Green beans are starting to flower.
Yesterday we had male and female zucchini blossoms on the same day again! This means there is hope for two zucchinis bigger than my thumb. Today only male flowers. I shouldn't have planted so close to the okra. I thought it would be taller by the time the zucchini got this big, but it (the okra) was fighting off aphids and got a slow start.
One of the pumpkin vines, our only surviving Cinderella pumpkin, has started to show vine-like tendancies. It gets spared the worst of the evil orange beetles because they go after the cucumber...
After an interrupted orange beetle attack on a cucumber leaf.
The zap and stomp pest control method. Not terribly efficient or pleasant, but the only way I have found short of poison. And I always thought I was a pacifist...

Tuesday, May 26, 2009


I thought cosmos were supposed to bloom in late summer/fall, but apparently this one is confused.

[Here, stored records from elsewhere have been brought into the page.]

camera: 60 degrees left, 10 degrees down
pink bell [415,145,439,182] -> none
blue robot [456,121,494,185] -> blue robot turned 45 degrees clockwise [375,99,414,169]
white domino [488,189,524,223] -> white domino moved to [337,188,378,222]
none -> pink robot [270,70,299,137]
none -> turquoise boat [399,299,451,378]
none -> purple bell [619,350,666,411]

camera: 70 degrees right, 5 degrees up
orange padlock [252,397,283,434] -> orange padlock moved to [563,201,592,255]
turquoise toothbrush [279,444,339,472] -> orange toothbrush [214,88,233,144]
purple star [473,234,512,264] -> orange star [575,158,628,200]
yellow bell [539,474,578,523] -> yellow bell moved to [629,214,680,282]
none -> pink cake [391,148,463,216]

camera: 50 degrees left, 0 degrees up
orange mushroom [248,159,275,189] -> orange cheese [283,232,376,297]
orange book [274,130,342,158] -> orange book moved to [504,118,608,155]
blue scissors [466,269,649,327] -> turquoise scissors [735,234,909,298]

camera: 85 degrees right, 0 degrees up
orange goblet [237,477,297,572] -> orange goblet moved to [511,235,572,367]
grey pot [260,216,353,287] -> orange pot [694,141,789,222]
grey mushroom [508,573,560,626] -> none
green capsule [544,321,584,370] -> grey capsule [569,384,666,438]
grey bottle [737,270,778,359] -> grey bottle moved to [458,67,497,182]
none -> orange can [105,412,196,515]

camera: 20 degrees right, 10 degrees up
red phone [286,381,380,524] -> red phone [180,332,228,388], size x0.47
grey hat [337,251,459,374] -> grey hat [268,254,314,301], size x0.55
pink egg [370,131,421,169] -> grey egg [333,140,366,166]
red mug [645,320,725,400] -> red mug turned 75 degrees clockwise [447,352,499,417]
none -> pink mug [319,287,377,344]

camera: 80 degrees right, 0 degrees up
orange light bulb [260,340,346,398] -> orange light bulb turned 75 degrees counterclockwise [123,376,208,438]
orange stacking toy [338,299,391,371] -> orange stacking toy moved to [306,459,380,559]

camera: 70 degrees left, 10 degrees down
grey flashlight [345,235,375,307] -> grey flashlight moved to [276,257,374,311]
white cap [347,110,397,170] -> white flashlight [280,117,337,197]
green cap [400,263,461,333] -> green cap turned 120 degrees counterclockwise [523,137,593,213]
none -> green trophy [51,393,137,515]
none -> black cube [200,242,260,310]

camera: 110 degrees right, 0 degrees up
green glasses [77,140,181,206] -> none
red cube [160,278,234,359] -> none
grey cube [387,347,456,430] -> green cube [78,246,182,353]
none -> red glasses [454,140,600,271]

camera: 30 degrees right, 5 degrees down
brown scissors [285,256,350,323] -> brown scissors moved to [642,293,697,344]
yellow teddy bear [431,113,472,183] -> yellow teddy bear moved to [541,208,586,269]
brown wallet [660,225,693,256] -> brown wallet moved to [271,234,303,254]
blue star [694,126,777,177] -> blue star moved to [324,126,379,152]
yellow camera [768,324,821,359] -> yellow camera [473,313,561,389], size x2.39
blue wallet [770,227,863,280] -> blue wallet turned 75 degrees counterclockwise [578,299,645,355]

I love cosmos, so would be happy if they bloom from now till fall.
Finally some of the flowers in the flower bed closest to the house (NE bed) have started to bloom. This is where the bulbs are, and time between irises and lilies is a bit barren.
More nasturtium.
The SE flower bed is doing pretty well, but I have a bit of a gaping hole in the center that I have to think about. I'm hoping it will look better when the balloon flowers and gladioli start blooming. One Turkish balloon flower (? Turuko kikyo) seems to have survived the winter, hurrah! I love them.
I am still hoping for id on this blue flower which I love.
Reisentraube cherry tomato has zillions of blossoms in each cluster. If these all turn into mini tomatoes we will be in tomato heaven.
Strawberries are plugging along. Down to only 10 or so a day from a peak of 20. Not bad considering they are just in an out of the way corner, half under mud when it rains. They are to the right of the neighbor's garden tool shed in the photo below. Next year we should look into putting down some rice stalks or something for them to lie on.
An view from the girls' bedroom. The lawn has greened up, but the most trodden patches don't really get a chance to grow in .

Monday, May 25, 2009

this and that

This frog spent it's whole day on the zucchini leaf contemplating lunch.Speaking of zucchini and lunch. We had our first cukes (front) and zukes (back) for lunch yesterday (the tomatoes are store bought). I had no male zucchini flowers and so had to harvest them as babies, but they were yummy. Today for the first time I had male and female zucchini flowers! Looking forward to more substantial zucchini in the near future. Pretty soon harvesting them at this size will seem like a good idea.
red lettuce
The green salad bowl lettuce has a terrible infestation of red aphids
green pepper


Ok, I know I am a bit obsessed with the tomatoes. Just in case anyone out there is interested in their progress. Marmande Super
Money Maker
Cherokee purple
Another Marmande Super
My major failure in tomatoing so far. Golden Currant cherry tomato in the front. Tall and gangly, it has some horrible leaf disease, so I keep having to cut all it's leaves off and it only has a little tuft on top. I am trying to get it to hold on long enough for some of its suckers to become viable, then I will remove it.